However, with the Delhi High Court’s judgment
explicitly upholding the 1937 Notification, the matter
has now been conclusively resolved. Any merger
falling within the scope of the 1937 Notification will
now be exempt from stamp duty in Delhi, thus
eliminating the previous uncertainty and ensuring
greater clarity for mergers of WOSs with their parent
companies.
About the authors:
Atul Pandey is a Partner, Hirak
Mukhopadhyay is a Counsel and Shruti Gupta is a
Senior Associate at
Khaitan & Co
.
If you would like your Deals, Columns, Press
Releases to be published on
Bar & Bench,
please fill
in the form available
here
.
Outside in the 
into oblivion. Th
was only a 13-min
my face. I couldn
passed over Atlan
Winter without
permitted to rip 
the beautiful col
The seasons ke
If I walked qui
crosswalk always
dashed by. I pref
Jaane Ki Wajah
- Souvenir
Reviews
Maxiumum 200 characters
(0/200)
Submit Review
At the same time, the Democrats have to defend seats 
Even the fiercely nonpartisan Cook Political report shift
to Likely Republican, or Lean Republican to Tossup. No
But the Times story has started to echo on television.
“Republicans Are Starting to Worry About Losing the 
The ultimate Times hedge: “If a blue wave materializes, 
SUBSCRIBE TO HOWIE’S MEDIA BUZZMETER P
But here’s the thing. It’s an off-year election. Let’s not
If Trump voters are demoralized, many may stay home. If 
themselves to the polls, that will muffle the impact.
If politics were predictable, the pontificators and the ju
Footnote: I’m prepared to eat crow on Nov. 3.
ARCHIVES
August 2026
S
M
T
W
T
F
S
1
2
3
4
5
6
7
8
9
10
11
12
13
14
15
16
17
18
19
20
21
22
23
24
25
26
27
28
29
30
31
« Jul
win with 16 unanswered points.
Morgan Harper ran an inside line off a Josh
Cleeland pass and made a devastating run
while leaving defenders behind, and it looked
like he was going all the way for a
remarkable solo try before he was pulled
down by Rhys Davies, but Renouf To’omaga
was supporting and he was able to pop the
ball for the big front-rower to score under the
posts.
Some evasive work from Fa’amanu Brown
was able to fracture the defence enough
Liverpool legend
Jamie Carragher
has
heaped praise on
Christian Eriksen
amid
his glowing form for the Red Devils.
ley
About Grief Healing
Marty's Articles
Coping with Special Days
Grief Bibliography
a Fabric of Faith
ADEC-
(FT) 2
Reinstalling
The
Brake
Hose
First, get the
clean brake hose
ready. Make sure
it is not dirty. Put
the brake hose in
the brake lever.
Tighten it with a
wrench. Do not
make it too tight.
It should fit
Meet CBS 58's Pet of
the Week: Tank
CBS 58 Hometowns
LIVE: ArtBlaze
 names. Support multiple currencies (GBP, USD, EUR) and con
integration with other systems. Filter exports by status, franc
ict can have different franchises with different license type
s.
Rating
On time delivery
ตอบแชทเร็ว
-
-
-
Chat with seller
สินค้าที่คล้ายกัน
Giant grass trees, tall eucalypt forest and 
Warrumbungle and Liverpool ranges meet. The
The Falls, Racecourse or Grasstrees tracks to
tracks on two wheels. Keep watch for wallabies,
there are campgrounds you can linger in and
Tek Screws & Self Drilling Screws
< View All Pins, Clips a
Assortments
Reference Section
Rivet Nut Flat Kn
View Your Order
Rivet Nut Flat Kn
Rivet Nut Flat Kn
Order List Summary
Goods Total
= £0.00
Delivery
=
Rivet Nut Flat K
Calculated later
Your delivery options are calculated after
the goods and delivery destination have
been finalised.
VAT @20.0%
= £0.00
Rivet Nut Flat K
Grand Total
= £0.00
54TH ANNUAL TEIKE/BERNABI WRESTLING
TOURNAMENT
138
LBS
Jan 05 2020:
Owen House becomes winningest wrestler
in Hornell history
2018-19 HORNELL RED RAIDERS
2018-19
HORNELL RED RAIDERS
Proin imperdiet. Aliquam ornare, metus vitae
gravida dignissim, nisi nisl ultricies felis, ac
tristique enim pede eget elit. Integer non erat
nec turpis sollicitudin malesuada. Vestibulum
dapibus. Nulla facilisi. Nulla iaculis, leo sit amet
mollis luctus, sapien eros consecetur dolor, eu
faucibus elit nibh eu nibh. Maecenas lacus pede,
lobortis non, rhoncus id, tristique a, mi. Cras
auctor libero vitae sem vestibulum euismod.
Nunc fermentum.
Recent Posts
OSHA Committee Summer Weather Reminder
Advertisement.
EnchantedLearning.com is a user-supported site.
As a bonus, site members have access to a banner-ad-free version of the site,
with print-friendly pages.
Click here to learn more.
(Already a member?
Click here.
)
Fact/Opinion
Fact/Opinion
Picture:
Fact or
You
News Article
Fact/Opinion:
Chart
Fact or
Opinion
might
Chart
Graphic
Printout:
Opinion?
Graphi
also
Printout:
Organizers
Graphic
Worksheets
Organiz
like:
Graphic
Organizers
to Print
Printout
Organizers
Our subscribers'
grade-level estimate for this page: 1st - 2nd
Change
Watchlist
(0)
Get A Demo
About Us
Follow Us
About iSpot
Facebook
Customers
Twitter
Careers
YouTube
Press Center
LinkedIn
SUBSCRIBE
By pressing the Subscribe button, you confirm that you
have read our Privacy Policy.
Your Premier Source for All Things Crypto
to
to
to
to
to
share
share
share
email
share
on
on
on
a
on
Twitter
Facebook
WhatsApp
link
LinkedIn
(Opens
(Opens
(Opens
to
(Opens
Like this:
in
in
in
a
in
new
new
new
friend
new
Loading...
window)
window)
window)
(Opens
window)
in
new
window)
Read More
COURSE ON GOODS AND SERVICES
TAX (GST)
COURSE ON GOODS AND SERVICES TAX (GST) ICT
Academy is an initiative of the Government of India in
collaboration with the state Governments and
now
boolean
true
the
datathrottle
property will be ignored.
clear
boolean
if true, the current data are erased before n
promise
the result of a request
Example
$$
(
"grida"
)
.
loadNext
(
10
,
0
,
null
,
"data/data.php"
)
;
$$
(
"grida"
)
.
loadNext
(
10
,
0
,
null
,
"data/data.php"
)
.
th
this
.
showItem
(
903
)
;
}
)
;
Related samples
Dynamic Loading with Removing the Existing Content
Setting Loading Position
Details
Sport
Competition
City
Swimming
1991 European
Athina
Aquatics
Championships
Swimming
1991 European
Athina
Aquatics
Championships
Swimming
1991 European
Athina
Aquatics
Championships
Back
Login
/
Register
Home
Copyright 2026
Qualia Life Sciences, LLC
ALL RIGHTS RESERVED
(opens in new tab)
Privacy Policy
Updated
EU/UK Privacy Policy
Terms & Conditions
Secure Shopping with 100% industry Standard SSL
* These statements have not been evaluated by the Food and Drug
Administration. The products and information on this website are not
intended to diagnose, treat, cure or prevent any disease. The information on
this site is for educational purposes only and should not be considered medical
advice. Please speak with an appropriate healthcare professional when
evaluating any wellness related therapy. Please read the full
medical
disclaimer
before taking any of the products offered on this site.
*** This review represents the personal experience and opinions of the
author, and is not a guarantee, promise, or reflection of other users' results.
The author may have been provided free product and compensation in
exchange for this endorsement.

- **YOUR TASK**:
Print every record exactly as it was given.

- **TASK RESULT**:
However, with the Delhi High Court’s judgment
explicitly upholding the 1937 Notification, the matter
has now been conclusively resolved. Any merger
falling within the scope of the 1937 Notification will
now be exempt from stamp duty in Delhi, thus
eliminating the previous uncertainty and ensuring
greater clarity for mergers of WOSs with their parent
companies.
About the authors:
Atul Pandey is a Partner, Hirak
Mukhopadhyay is a Counsel and Shruti Gupta is a
Senior Associate at
Khaitan & Co
.
If you would like your Deals, Columns, Press
Releases to be published on
Bar & Bench,
please fill
in the form available
here
.
Outside in the 
into oblivion. Th
was only a 13-min
my face. I couldn
passed over Atlan
Winter without
permitted to rip 
the beautiful col
The seasons ke
If I walked qui
crosswalk always
dashed by. I pref
Jaane Ki Wajah
- Souvenir
Reviews
Maxiumum 200 characters
(0/200)
Submit Review
At the same time, the Democrats have to defend seats 
Even the fiercely nonpartisan Cook Political report shift
to Likely Republican, or Lean Republican to Tossup. No
But the Times story has started to echo on television.
“Republicans Are Starting to Worry About Losing the 
The ultimate Times hedge: “If a blue wave materializes, 
SUBSCRIBE TO HOWIE’S MEDIA BUZZMETER P
But here’s the thing. It’s an off-year election. Let’s not
If Trump voters are demoralized, many may stay home. If 
themselves to the polls, that will muffle the impact.
If politics were predictable, the pontificators and the ju
Footnote: I’m prepared to eat crow on Nov. 3.
ARCHIVES
August 2026
S
M
T
W
T
F
S
1
2
3
4
5
6
7
8
9
10
11
12
13
14
15
16
17
18
19
20
21
22
23
24
25
26
27
28
29
30
31
« Jul
win with 16 unanswered points.
Morgan Harper ran an inside line off a Josh
Cleeland pass and made a devastating run
while leaving defenders behind, and it looked
like he was going all the way for a
remarkable solo try before he was pulled
down by Rhys Davies, but Renouf To’omaga
was supporting and he was able to pop the
ball for the big front-rower to score under the
posts.
Some evasive work from Fa’amanu Brown
was able to fracture the defence enough
Liverpool legend
Jamie Carragher
has
heaped praise on
Christian Eriksen
amid
his glowing form for the Red Devils.
ley
About Grief Healing
Marty's Articles
Coping with Special Days
Grief Bibliography
a Fabric of Faith
ADEC-
(FT) 2
Reinstalling
The
Brake
Hose
First, get the
clean brake hose
ready. Make sure
it is not dirty. Put
the brake hose in
the brake lever.
Tighten it with a
wrench. Do not
make it too tight.
It should fit
Meet CBS 58's Pet of
the Week: Tank
CBS 58 Hometowns
LIVE: ArtBlaze
 names. Support multiple currencies (GBP, USD, EUR) and con
integration with other systems. Filter exports by status, franc
ict can have different franchises with different license type
s.
Rating
On time delivery
ตอบแชทเร็ว
-
-
-
Chat with seller
สินค้าที่คล้ายกัน
Giant grass trees, tall eucalypt forest and 
Warrumbungle and Liverpool ranges meet. The
The Falls, Racecourse or Grasstrees tracks to
tracks on two wheels. Keep watch for wallabies,
there are campgrounds you can linger in and
Tek Screws & Self Drilling Screws
< View All Pins, Clips a
Assortments
Reference Section
Rivet Nut Flat Kn
View Your Order
Rivet Nut Flat Kn
Rivet Nut Flat Kn
Order List Summary
Goods Total
= £0.00
Delivery
=
Rivet Nut Flat K
Calculated later
Your delivery options are calculated after
the goods and delivery destination have
been finalised.
VAT @20.0%
= £0.00
Rivet Nut Flat K
Grand Total
= £0.00
54TH ANNUAL TEIKE/BERNABI WRESTLING
TOURNAMENT
138
LBS
Jan 05 2020:
Owen House becomes winningest wrestler
in Hornell history
2018-19 HORNELL RED RAIDERS
2018-19
HORNELL RED RAIDERS
Proin imperdiet. Aliquam ornare, metus vitae
gravida dignissim, nisi nisl ultricies felis, ac
tristique enim pede eget elit. Integer non erat
nec turpis sollicitudin malesuada. Vestibulum
dapibus. Nulla facilisi. Nulla iaculis, leo sit amet
mollis luctus, sapien eros consecetur dolor, eu
faucibus elit nibh eu nibh. Maecenas lacus pede,
lobortis non, rhoncus id, tristique a, mi. Cras
auctor libero vitae sem vestibulum euismod.
Nunc fermentum.
Recent Posts
OSHA Committee Summer Weather Reminder
Advertisement.
EnchantedLearning.com is a user-supported site.
As a bonus, site members have access to a banner-ad-free version of the site,
with print-friendly pages.
Click here to learn more.
(Already a member?
Click here.
)
Fact/Opinion
Fact/Opinion
Picture:
Fact or
You
News Article
Fact/Opinion:
Chart
Fact or
Opinion
might
Chart
Graphic
Printout:
Opinion?
Graphi
also
Printout:
Organizers
Graphic
Worksheets
Organiz
like:
Graphic
Organizers
to Print
Printout
Organizers
Our subscribers'
grade-level estimate for this page: 1st - 2nd
Change
Watchlist
(0)
Get A Demo
About Us
Follow Us
About iSpot
Facebook
Customers
Twitter
Careers
YouTube
Press Center
LinkedIn
SUBSCRIBE
By pressing the Subscribe button, you confirm that you
have read our Privacy Policy.
Your Premier Source for All Things Crypto
to
to
to
to
to
share
share
share
email
share
on
on
on
a
on
Twitter
Facebook
WhatsApp
link
LinkedIn
(Opens
(Opens
(Opens
to
(Opens
Like this:
in
in
in
a
in
new
new
new
friend
new
Loading...
window)
window)
window)
(Opens
window)
in
new
window)
Read More
COURSE ON GOODS AND SERVICES
TAX (GST)
COURSE ON GOODS AND SERVICES TAX (GST) ICT
Academy is an initiative of the Government of India in
collaboration with the state Governments and
now
boolean
true
the
datathrottle
property will be ignored.
clear
boolean
if true, the current data are erased before n
promise
the result of a request
Example
$$
(
"grida"
)
.
loadNext
(
10
,
0
,
null
,
"data/data.php"
)
;
$$
(
"grida"
)
.
loadNext
(
10
,
0
,
null
,
"data/data.php"
)
.
th
this
.
showItem
(
903
)
;
}
)
;
Related samples
Dynamic Loading with Removing the Existing Content
Setting Loading Position
Details
Sport
Competition
City
Swimming
1991 European
Athina
Aquatics
Championships
Swimming
1991 European
Athina
Aquatics
Championships
Swimming
1991 European
Athina
Aquatics
Championships
Back
Login
/
Register
Home
Copyright 2026
Qualia Life Sciences, LLC
ALL RIGHTS RESERVED
(opens in new tab)
Privacy Policy
Updated
EU/UK Privacy Policy
Terms & Conditions
Secure Shopping with 100% industry Standard SSL
* These statements have not been evaluated by the Food and Drug
Administration. The products and information on this website are not
intended to diagnose, treat, cure or prevent any disease. The information on
this site is for educational purposes only and should not be considered medical
advice. Please speak with an appropriate healthcare professional when
evaluating any wellness related therapy. Please read the full
medical
disclaimer
before taking any of the products offered on this site.
*** This review represents the personal experience and opinions of the
author, and is not a guarantee, promise, or reflection of other users' results.
The author may have been provided free product and compensation in
exchange for this endorsement.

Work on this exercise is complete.